= Saved data entries =
◆ ◆ ◆ ◆

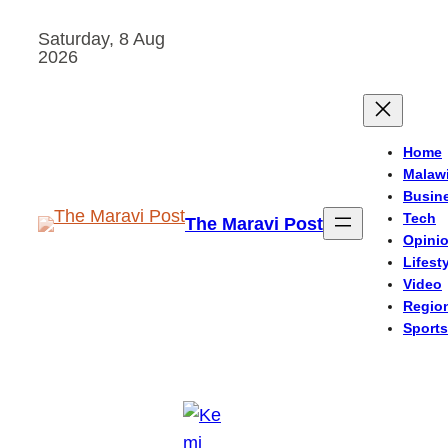
Skip
Saturday, 8 Aug
to
2026
content
Home
Malaw
Busin
Tech
The Maravi Post
Opini
Lifest
Video
Regio
Sports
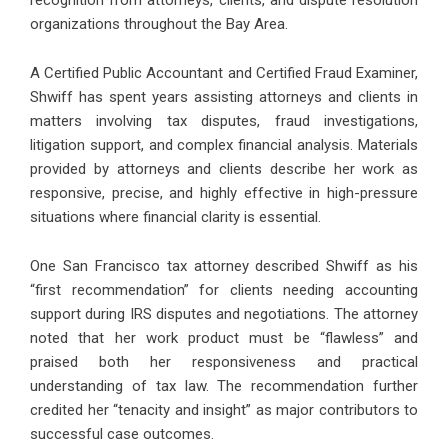
recognition from attorneys, clients, and dispute resolution
organizations throughout the Bay Area.
A Certified Public Accountant and Certified Fraud Examiner,
Shwiff has spent years assisting attorneys and clients in
matters involving tax disputes, fraud investigations,
litigation support, and complex financial analysis. Materials
provided by attorneys and clients describe her work as
responsive, precise, and highly effective in high-pressure
situations where financial clarity is essential.
One San Francisco tax attorney described Shwiff as his
“first recommendation” for clients needing accounting
support during IRS disputes and negotiations. The attorney
noted that her work product must be “flawless” and
praised both her responsiveness and practical
understanding of tax law. The recommendation further
credited her “tenacity and insight” as major contributors to
successful case outcomes.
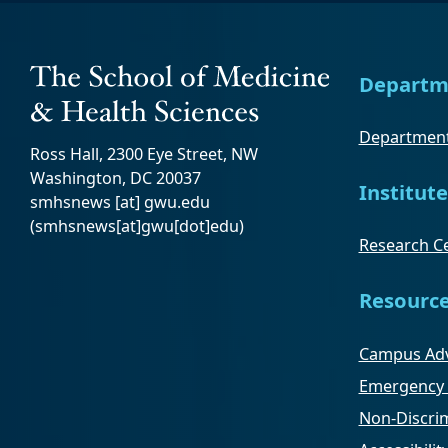
Departm
Department
Ross Hall, 2300 Eye Street, NW
Washington, DC 20037
Institute
smhsnews
[at]
gwu
.
edu
(smhsnews[at]gwu[dot]edu)
Research Ce
Resourc
Campus Adv
Emergency 
Non-Discrim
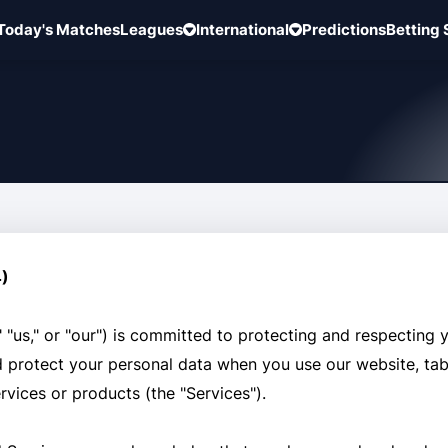
Today's Matches
Leagues
International
Predictions
Betting 
4)
"us," or "our") is committed to protecting and respecting y
nd protect your personal data when you use our website, tab
ervices or products (the "Services").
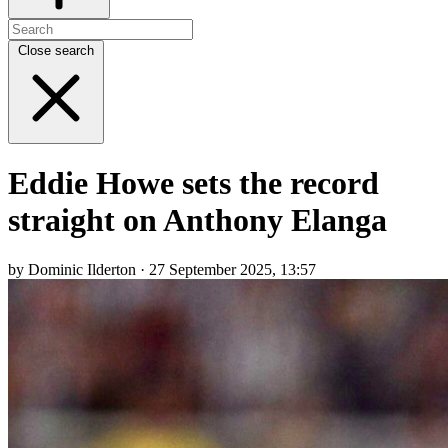
Close search
Eddie Howe sets the record
straight on Anthony Elanga
by Dominic Ilderton · 27 September 2025, 13:57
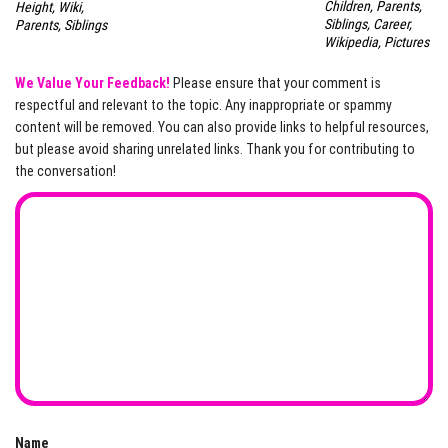
Children, Parents,
Height, Wiki,
Siblings, Career,
Parents, Siblings
Wikipedia, Pictures
We Value Your Feedback!
Please ensure that your comment is
respectful and relevant to the topic. Any inappropriate or spammy
content will be removed. You can also provide links to helpful resources,
but please avoid sharing unrelated links. Thank you for contributing to
the conversation!
Name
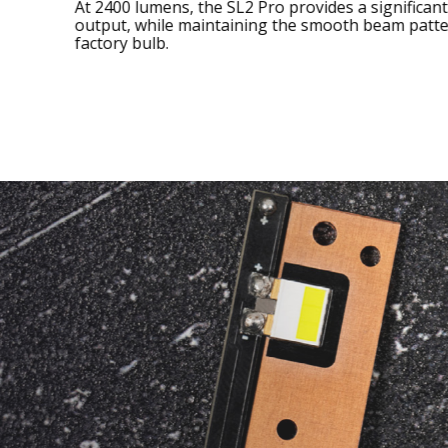
At 2400 lumens, the SL2 Pro provides a signific
output, while maintaining the smooth beam pa
factory bulb.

◆ ◆ ◆ ◆

= To do =
Write out each line above with the word "financial".

= Task output =
litigation support, and complex financial analysis. Materials
situations where financial clarity is essential.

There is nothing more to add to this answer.